-------- DATASET ENTRIES --------

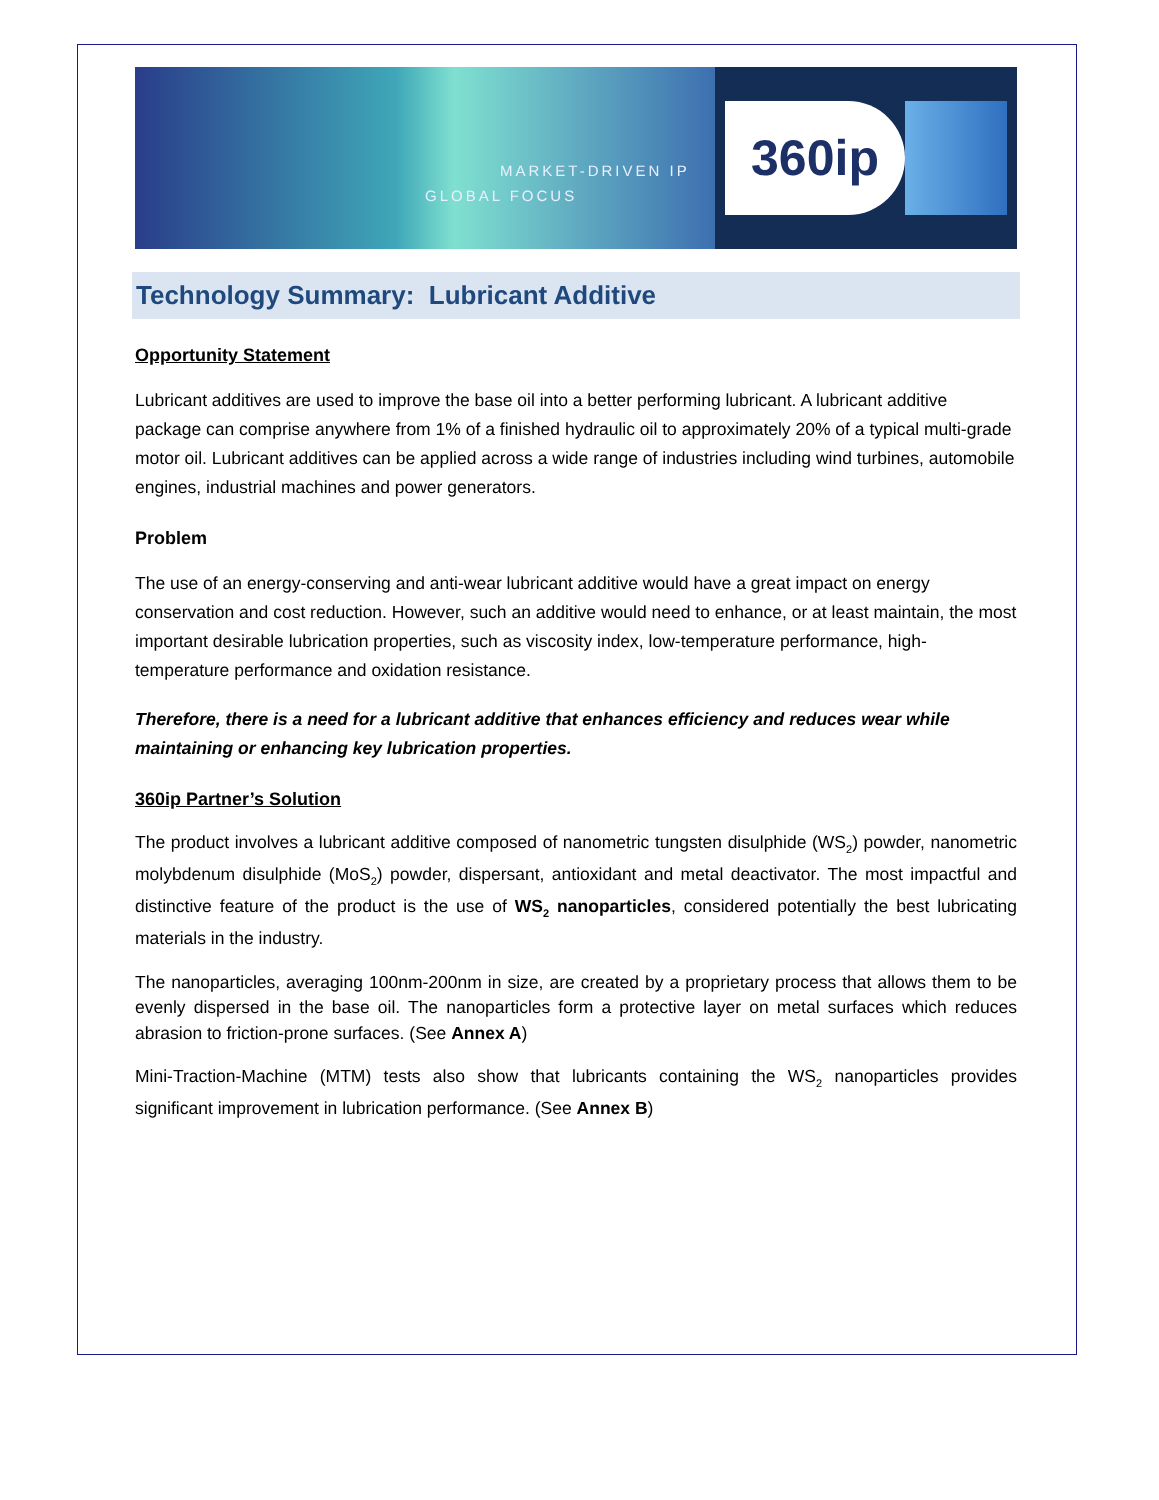MARKET-DRIVEN IP
GLOBAL FOCUS
360ip
Technology Summary: Lubricant Additive
Opportunity Statement
Lubricant additives are used to improve the base oil into a better performing lubricant. A lubricant additive package can comprise anywhere from 1% of a finished hydraulic oil to approximately 20% of a typical multi-grade motor oil. Lubricant additives can be applied across a wide range of industries including wind turbines, automobile engines, industrial machines and power generators.
Problem
The use of an energy-conserving and anti-wear lubricant additive would have a great impact on energy conservation and cost reduction. However, such an additive would need to enhance, or at least maintain, the most important desirable lubrication properties, such as viscosity index, low-temperature performance, high-temperature performance and oxidation resistance.
Therefore, there is a need for a lubricant additive that enhances efficiency and reduces wear while maintaining or enhancing key lubrication properties.
360ip Partner’s Solution
The product involves a lubricant additive composed of nanometric tungsten disulphide (WS<sub>2</sub>) powder, nanometric molybdenum disulphide (MoS<sub>2</sub>) powder, dispersant, antioxidant and metal deactivator. The most impactful and distinctive feature of the product is the use of WS<sub>2</sub> nanoparticles, considered potentially the best lubricating materials in the industry.
The nanoparticles, averaging 100nm-200nm in size, are created by a proprietary process that allows them to be evenly dispersed in the base oil. The nanoparticles form a protective layer on metal surfaces which reduces abrasion to friction-prone surfaces. (See Annex A)
Mini-Traction-Machine (MTM) tests also show that lubricants containing the WS<sub>2</sub> nanoparticles provides significant improvement in lubrication performance. (See Annex B)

--------

- [EXERCISE BRIEF] Each record must be repeated verbatim, and no picture may appear in the copy.

- [ANSWER BELOW]
MARKET-DRIVEN IP
GLOBAL FOCUS
360ip
Technology Summary: Lubricant Additive
Opportunity Statement
Lubricant additives are used to improve the base oil into a better performing lubricant. A lubricant additive package can comprise anywhere from 1% of a finished hydraulic oil to approximately 20% of a typical multi-grade motor oil. Lubricant additives can be applied across a wide range of industries including wind turbines, automobile engines, industrial machines and power generators.
Problem
The use of an energy-conserving and anti-wear lubricant additive would have a great impact on energy conservation and cost reduction. However, such an additive would need to enhance, or at least maintain, the most important desirable lubrication properties, such as viscosity index, low-temperature performance, high-temperature performance and oxidation resistance.
Therefore, there is a need for a lubricant additive that enhances efficiency and reduces wear while maintaining or enhancing key lubrication properties.
360ip Partner’s Solution
The product involves a lubricant additive composed of nanometric tungsten disulphide (WS<sub>2</sub>) powder, nanometric molybdenum disulphide (MoS<sub>2</sub>) powder, dispersant, antioxidant and metal deactivator. The most impactful and distinctive feature of the product is the use of WS<sub>2</sub> nanoparticles, considered potentially the best lubricating materials in the industry.
The nanoparticles, averaging 100nm-200nm in size, are created by a proprietary process that allows them to be evenly dispersed in the base oil. The nanoparticles form a protective layer on metal surfaces which reduces abrasion to friction-prone surfaces. (See Annex A)
Mini-Traction-Machine (MTM) tests also show that lubricants containing the WS<sub>2</sub> nanoparticles provides significant improvement in lubrication performance. (See Annex B)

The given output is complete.